Showing posts with label happiness. Show all posts
Showing posts with label happiness. Show all posts

Sunday, May 30, 2010

Beyond Preferences

To go beyond preferences, I need to drop both what I prefer and what I don't. I tend to cling to what I prefer and want more and more of it. How is this different from any kind of addiction? I am repelled by what I don't prefer and cringe at it. I really don't have that much control over the mental states that arises based upon conditions. If I get something that I like, I am happy or else I am not. I guess happiness cannot be the destination then, it has to be something beside happiness and sadness. Got to sit more with this. At least, because of the question, I have been sitting more regularly though the trend has been broken for last 4 days. Have an early morning flight tomorrow, probably good time and place to sit.

Monday, April 20, 2009

When will you stop?

Angulimala (literal meaning of this name is garland of fingers) was a bandit who used to cut his victim's pinkie finger and had made a garland for himself. Every one was afraid of him. When Buddha found out, he ventured into Anguliamala's territory by himself. Every one was worried for Buddha's safety. Angulimala saw Buddha moving through his territory and asked Buddha to stop. Buddha kept walking, he showed no trace of fear - Angualimala asked him to stop again and Buddha said - I stopped a long time ago, when will you stop? Angulimala did not understand and asked Buddha what he meant. Buddha said that he cast off violence towards other beings and Angulimala is unrestrained, that's how he has stopped and Angulimala didn't. And the story goes that he became a disciple of Buddha and attained arahatship.

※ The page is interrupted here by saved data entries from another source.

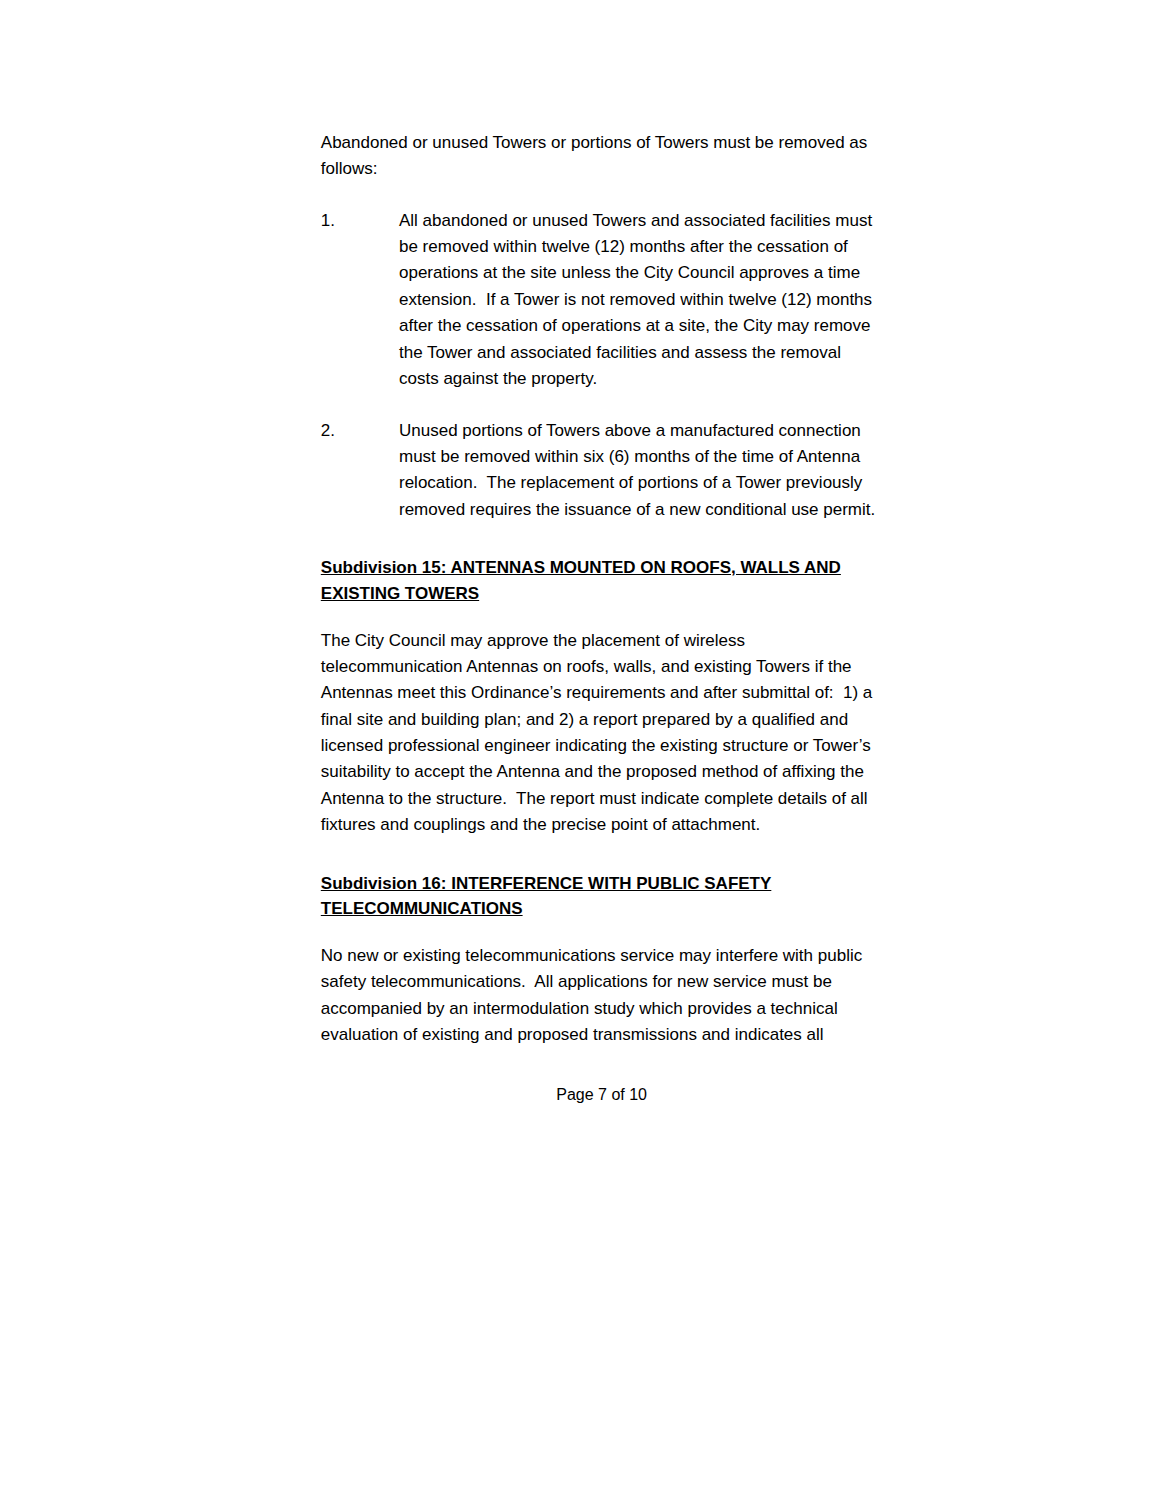Abandoned or unused Towers or portions of Towers must be removed as follows:
1. All abandoned or unused Towers and associated facilities must be removed within twelve (12) months after the cessation of operations at the site unless the City Council approves a time extension. If a Tower is not removed within twelve (12) months after the cessation of operations at a site, the City may remove the Tower and associated facilities and assess the removal costs against the property.
2. Unused portions of Towers above a manufactured connection must be removed within six (6) months of the time of Antenna relocation. The replacement of portions of a Tower previously removed requires the issuance of a new conditional use permit.
Subdivision 15: ANTENNAS MOUNTED ON ROOFS, WALLS AND EXISTING TOWERS
The City Council may approve the placement of wireless telecommunication Antennas on roofs, walls, and existing Towers if the Antennas meet this Ordinance’s requirements and after submittal of: 1) a final site and building plan; and 2) a report prepared by a qualified and licensed professional engineer indicating the existing structure or Tower’s suitability to accept the Antenna and the proposed method of affixing the Antenna to the structure. The report must indicate complete details of all fixtures and couplings and the precise point of attachment.
Subdivision 16: INTERFERENCE WITH PUBLIC SAFETY TELECOMMUNICATIONS
No new or existing telecommunications service may interfere with public safety telecommunications. All applications for new service must be accompanied by an intermodulation study which provides a technical evaluation of existing and proposed transmissions and indicates all
Page 7 of 10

This question - "When will you stop?" has a deep meaning. It is not just in terms of violence towards other beings. It is also our violence towards ourselves. We pushing ourselves to become something, to gain something, to achieve fame, power, money. We push our loved ones to do the same. When will we stop? When will we start teaching our children to be content, happy and aim for peace of mind? When will we stop preparing them for the rat race?

Monday, February 16, 2009

How free are we?

Have been thinking about it for sometime and here it is now in ink. We talk about being free and freedom is basically considered as a right to do what one wants to do - of course in the limits of social and judicial laws. You are not free to steal or to commit murder. I have had the good fortune of living my life in a free country so far. I was raised in India where social taboos are stronger, still you are free to a great extent and now I am in US - the ultimate free country. I believed in this definition of freedom for a long time and thanked my good fortune. Whenever, I heard about countries where there were military dictatorship or some other kind of oppression, I felt sorry for its inhabitants.

And then somewhere down the line, I started sitting and as I say, peeling of the onion began. How free I am, if all day I follow my desires and my attachments? How free I am, if my happiness and sorrows are controlled by external factors? Like a programmed robot - give me something that I want (I don't know always the "why" behind the want) and I will be happy, take it away from me and I am sad. Sing my praises and I am happy, criticize me and see how hurt I can get.

Dictionary defines freedom as - "the power to determine action without restraint". So we do not have external restraints, but what about internal ones? What drives us to do certain things and not others - why some of us after fame, some after power, money or beauty? What is the fuel that keeps us going - day after day, year after year, life after life? Where does it come from and how justified is it?

Regarding desires, I found that for some of them, I do not even understand the origin and I just act upon them. Sitting meditation allowed me to look at this process and question my never satisfying chase after desires. If I look carefully, a few of desires are result of conditioning, things that I was programmed to run after either by family or by society or by peer pressure. I feel a few of my desires are a result of my past karma, I need to pay certain debts and hence I am motivated to work in that direction. Because I live in US, I have certain desires and when I go back home to India, I see a whole another set of desires that emerge based upon socioeconomic conditions that prevail there. I have to admit, for some of desires and attachments, I can never find any reason and I just honor their presence.

So, how free we are? Are we in control of our happiness and satisfaction or not?